Murió a los 95 años. Era austríaco, hijo de polacos. Viajó muchas
veces a América Latina, región donde se sentía a gusto porque —según
él mismo confesó— se seguía utilizando un término claro: revolución.
En su autobiografía, escribió: "Pertenezco a la generación para
quienes la Revolución bolchevique representó una esperanza para el
mundo". Siguió siendo toda su vida un hombre de izquierda y
marxista.
Sus grandes preocupaciones fueron las injusticias del sistema
capitalista. Hace poco le dijo a un colega historiador que quería
ser recordado como "alguien que no solo mantiene la bandera volando,
sino que demostró que al agitarla se puede lograr algo".
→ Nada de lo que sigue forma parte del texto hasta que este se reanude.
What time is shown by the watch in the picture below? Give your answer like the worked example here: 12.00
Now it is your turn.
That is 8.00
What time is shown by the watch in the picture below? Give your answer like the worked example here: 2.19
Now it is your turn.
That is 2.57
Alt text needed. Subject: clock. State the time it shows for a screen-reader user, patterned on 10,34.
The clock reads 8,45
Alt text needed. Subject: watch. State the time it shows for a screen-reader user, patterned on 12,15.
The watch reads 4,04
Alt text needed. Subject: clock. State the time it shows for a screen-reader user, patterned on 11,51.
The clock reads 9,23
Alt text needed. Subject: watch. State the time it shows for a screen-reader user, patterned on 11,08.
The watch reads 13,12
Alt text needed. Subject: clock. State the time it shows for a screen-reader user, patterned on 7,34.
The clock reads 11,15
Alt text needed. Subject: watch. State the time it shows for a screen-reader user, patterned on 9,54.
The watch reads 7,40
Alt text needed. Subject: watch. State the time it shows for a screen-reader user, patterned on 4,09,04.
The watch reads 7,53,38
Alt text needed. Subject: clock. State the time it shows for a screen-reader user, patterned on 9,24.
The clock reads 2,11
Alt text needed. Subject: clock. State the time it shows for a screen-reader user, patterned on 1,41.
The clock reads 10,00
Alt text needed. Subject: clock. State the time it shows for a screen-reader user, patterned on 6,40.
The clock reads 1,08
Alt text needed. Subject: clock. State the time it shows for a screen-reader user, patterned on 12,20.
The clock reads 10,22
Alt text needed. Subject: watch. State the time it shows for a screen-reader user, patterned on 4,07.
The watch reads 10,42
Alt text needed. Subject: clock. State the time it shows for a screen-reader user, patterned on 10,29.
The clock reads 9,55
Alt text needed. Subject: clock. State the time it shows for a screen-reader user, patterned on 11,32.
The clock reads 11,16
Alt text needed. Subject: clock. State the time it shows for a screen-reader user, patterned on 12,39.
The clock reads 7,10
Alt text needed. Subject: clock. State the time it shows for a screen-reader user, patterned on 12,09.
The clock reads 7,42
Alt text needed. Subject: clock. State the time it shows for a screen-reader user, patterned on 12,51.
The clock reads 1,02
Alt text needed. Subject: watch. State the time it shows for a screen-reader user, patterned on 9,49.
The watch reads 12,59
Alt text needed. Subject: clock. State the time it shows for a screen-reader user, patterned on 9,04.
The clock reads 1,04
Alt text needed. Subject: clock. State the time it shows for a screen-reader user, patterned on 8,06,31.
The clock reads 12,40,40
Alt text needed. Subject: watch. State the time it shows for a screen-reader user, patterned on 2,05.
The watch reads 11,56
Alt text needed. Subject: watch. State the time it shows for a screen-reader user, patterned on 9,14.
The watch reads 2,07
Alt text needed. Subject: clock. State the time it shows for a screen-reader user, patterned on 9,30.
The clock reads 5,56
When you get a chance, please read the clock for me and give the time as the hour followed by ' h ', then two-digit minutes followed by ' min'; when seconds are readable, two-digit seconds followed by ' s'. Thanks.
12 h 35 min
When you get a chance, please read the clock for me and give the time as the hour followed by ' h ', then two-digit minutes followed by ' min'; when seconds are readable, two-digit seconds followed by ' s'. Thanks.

La suya era la bandera de la justicia social. En uno de sus
últimos ensayos sentenció: "La injusticia social necesita ser
denunciada y combatida [...] El mundo no se va a arreglar por sí
solo".
En su labor como historiador hizo aportes y fue un pensador clave
de la historia del siglo XX. Su trilogía fundamental está compuesta
por La era de la revolución (1789-1848), La era del
capital (1848-1875) y La era del imperio (1875-1914).
Al margen de su obra histórica, Hobsbawm escribió bajo el
seudónimo de Frankie Newton (tomado del nombre del militante
comunista y trompetista del grupo de la cantante norteamericana
Billie Holiday) numerosas críticas de jazz.